Alexander Lopez
Publications
What Drives Length of Stay After Elective Spine Surgery? Insights from a Decade of Predictive Modeling
Objective: Predicting length of stay after elective spine surgery is essential for optimizing patient outcomes and hospital resource use. This systematic review synthesizes computational methods used to predict length of stay in this patient population, highlighting model performance and key predictors. Methods: Following PRISMA guidelines, we systematically searched PubMed, Google Scholar, and ACM Digital Library for studies published between December 1st, 2015, and December 1st, 2024. Eligible studies applied statistical or machine learning models to predict length of stay for elective spine surgery patients. Three reviewers independently screened studies and extracted data. Results: Out of 1,263 screened studies, 29 studies met inclusion criteria. Length of stay was predicted as a continuous, binary, or percentile-based outcome. Models included logistic regression, random forest, boosting algorithms, and neural networks. Machine learning models consistently outperformed traditional statistical models, with AUCs ranging from 0.94 to 0.99. K-Nearest Neighbors and Naive Bayes achieved top performance in some studies. Common predictors included age, comorbidities (notably hypertension and diabetes), BMI, type and duration of surgery, and number of spinal levels. However, external validation and reporting practices varied widely across studies. Discussion: There is growing interest in artificial intelligence and machine learning in length of stay prediction, but lack of standardization and external validation limits clinical utility. Future studies should prioritize standardized outcome definitions and transparent reporting needed to advance real-world deployment. Conclusion: Machine learning models offer strong potential for length of stay prediction after elective spine surgery, highlighting their potential for improving discharge planning and hospital resource management.

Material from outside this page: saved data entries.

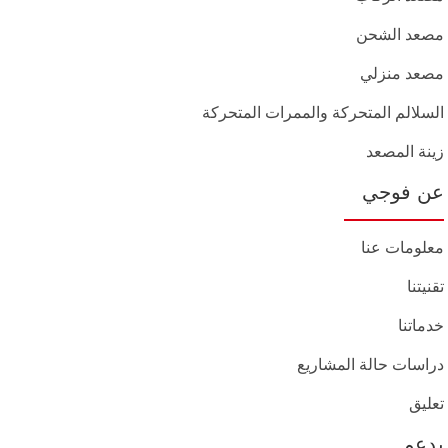
مصعد الشحن
مصعد منزلي
السلالم المتحركة والممرات المتحركة
زينة المصعد
عن فوجي
معلومات عنا
تقنيتنا
خدماتنا
دراسات حالة المشاريع
تعليق
يدعم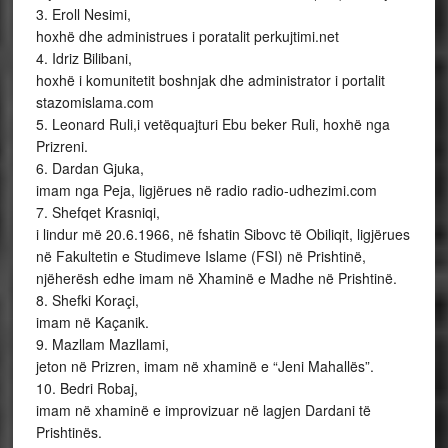
3. Eroll Nesimi,
hoxhë dhe administrues i poratalit perkujtimi.net
4. Idriz Bilibani,
hoxhë i komunitetit boshnjak dhe administrator i portalit
stazomislama.com
5. Leonard Ruli,i vetëquajturi Ebu beker Ruli, hoxhë nga
Prizreni.
6. Dardan Gjuka,
imam nga Peja, ligjërues në radio radio-udhezimi.com
7. Shefqet Krasniqi,
i lindur më 20.6.1966, në fshatin Sibovc të Obiliqit, ligjërues
në Fakultetin e Studimeve Islame (FSI) në Prishtinë,
njëherësh edhe imam në Xhaminë e Madhe në Prishtinë.
8. Shefki Koraçi,
imam në Kaçanik.
9. Mazllam Mazllami,
jeton në Prizren, imam në xhaminë e “Jeni Mahallës”.
10. Bedri Robaj,
imam në xhaminë e improvizuar në lagjen Dardani të
Prishtinës.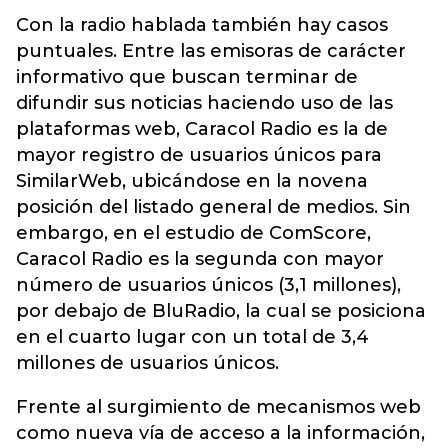
Con la radio hablada también hay casos
puntuales. Entre las emisoras de carácter
informativo que buscan terminar de
difundir sus noticias haciendo uso de las
plataformas web, Caracol Radio es la de
mayor registro de usuarios únicos para
SimilarWeb, ubicándose en la novena
posición del listado general de medios. Sin
embargo, en el estudio de ComScore,
Caracol Radio es la segunda con mayor
número de usuarios únicos (3,1 millones),
por debajo de BluRadio, la cual se posiciona
en el cuarto lugar con un total de 3,4
millones de usuarios únicos.
Frente al surgimiento de mecanismos web
como nueva vía de acceso a la información,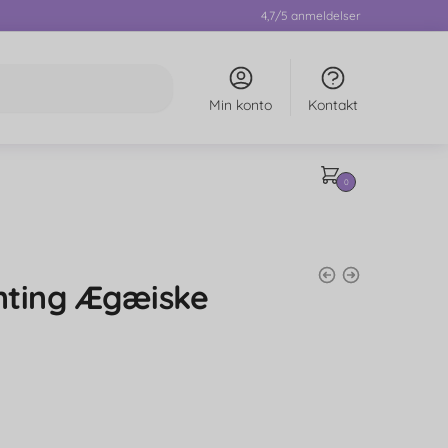
4,7/5 anmeldelser
Min konto
Kontakt
0
nting Ægæiske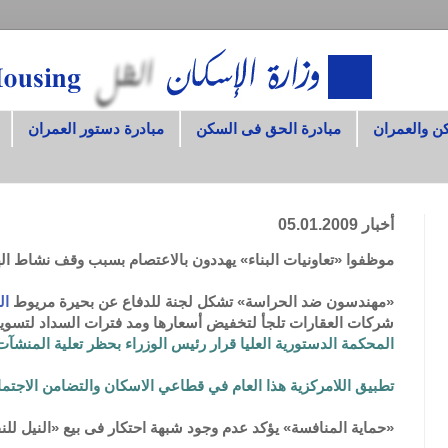
ن والعمران
مبادرة الحق فى السكن
مبادرة دستور العمران
أخبار 05.01.2009
موظفوا «تعاونيات البناء» يهددون بالاعتصام بسبب وقف نشاط ال
«مهندسون ضد الحراسة» تشكل لجنة للدفاع عن بحيرة مريوط
ال
شركات العقارات تلجأ لتخفيض أسعارها ومد فترات السداد لتسوي
المحكمة الدستورية العليا قرار رئيس الوزراء بحظر تعلية المنشآت
تطبيق اللامركزية هذا العام في قطاعي الاسكان والتضامن الاجت
«حماية المنافسة» يؤكد عدم وجود شبهة احتكار فى بيع «النيل لل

Building Safe and Deployable Clinical Natural Language Processing under Temporal Leakage Constraints
Clinical natural language processing (NLP) models have shown promise for supporting hospital discharge planning by leveraging narrative clinical documentation. However, note-based models are particularly vulnerable to temporal and lexical leakage, where documentation artifacts encode future clinical decisions and inflate apparent predictive performance. Such behavior poses substantial risks for real-world deployment, where overconfident or temporally invalid predictions can disrupt clinical workflows and compromise patient safety. This study focuses on system-level design choices required to build safe and deployable clinical NLP under temporal leakage constraints. We present a lightweight auditing pipeline that integrates interpretability into the model development process to identify and suppress leakage-prone signals prior to final training. Using next-day discharge prediction after elective spine surgery as a case study, we evaluate how auditing affects predictive behavior, calibration, and safety-relevant trade-offs. Results show that audited models exhibit more conservative and better-calibrated probability estimates, with reduced reliance on discharge-related lexical cues. These findings emphasize that deployment-ready clinical NLP systems should prioritize temporal validity, calibration, and behavioral robustness over optimistic performance.